Weather is an important supply-side variable that can cause significant price swings in the pork market. Apparently, cold winters do not favor pig rearing. Farmers have found that hears tend to experience slowed growth during winters. This means that the time frame before the pigs get to the market is increased, thereby, putting pressure on supplies. Therefore, pork belly prices tend to be higher during cold winters. Mild winters are known to help the production process. For instance, a story published on New York Times mentioned how hogs gained weight faster than normal because of a mild winter, which caused them reach the market earlier than normal. If such is witnessed, it might bring down prices, to some extent.
Cost of feed
Apparently, when cost of feeds is high, pork prices would be high. Feeds are quite the biggest production input in raising hogs. Here, you want to focus on the two most important pig feed ingredients; soybean and corn. Major increase in the prices of these two commodities could bring about an increase in pork prices. One thing that should be mentioned here is that the price increase here could be a result market activities borne out of the fear that increase in the prices of these commodities might mean more expensive pork.
This is another important factor that moves pork prices.
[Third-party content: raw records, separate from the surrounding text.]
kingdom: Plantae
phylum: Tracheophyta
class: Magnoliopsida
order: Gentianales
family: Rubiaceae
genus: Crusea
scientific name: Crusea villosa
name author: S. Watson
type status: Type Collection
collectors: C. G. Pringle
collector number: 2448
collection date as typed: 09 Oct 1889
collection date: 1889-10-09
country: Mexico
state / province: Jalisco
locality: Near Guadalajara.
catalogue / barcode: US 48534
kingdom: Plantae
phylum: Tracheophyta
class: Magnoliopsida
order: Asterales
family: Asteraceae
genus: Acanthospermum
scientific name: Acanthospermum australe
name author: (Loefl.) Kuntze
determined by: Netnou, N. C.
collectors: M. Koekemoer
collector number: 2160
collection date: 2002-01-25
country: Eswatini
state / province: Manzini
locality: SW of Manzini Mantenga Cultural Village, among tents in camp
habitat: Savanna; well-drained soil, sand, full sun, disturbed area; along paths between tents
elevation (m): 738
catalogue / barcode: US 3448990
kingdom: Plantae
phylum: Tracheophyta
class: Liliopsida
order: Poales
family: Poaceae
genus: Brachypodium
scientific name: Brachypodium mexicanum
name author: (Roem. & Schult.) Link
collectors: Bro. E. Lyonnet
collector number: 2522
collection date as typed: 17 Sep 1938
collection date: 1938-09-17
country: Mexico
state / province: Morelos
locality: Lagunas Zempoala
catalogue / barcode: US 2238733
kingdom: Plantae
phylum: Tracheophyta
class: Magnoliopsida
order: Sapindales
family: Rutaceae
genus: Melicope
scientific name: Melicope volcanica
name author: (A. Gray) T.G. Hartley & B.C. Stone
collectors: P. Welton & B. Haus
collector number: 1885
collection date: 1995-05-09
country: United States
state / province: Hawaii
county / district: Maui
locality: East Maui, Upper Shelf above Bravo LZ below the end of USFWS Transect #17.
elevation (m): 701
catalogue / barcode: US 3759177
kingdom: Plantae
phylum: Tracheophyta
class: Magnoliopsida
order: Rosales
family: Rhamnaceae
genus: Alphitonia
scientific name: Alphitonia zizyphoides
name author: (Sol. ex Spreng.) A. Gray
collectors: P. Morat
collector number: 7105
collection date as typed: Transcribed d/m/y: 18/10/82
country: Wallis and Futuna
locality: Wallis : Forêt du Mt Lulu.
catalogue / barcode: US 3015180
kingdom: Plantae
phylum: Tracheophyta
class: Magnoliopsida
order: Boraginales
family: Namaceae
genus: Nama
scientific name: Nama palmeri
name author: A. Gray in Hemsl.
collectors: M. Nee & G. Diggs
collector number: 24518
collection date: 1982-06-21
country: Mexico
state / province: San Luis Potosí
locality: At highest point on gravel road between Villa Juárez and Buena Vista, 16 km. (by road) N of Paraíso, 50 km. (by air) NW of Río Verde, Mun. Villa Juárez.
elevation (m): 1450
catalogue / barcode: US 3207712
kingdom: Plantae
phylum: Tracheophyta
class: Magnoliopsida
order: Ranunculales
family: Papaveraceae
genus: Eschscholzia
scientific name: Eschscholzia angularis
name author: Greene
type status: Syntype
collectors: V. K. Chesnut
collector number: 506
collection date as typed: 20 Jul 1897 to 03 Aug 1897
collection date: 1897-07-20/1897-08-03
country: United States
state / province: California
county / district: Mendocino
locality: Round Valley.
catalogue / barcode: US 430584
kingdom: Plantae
The first Bloomberg story that was referenced here explicitly the price chance was a result of speculation. You are probably asking why speculation get to influence prices so much. The simple reason is that it takes some time for pork to get to the market. This makes it easy for changes in consumption behaviors to change the demand and supply dynamic of the pork significantly.
On a final note, it might be worth it for traders to also keep tabs on the state of the livestock market at large. Changes in consumption pattern of livestock have high chances of influencing the fundamentals of pork bellies.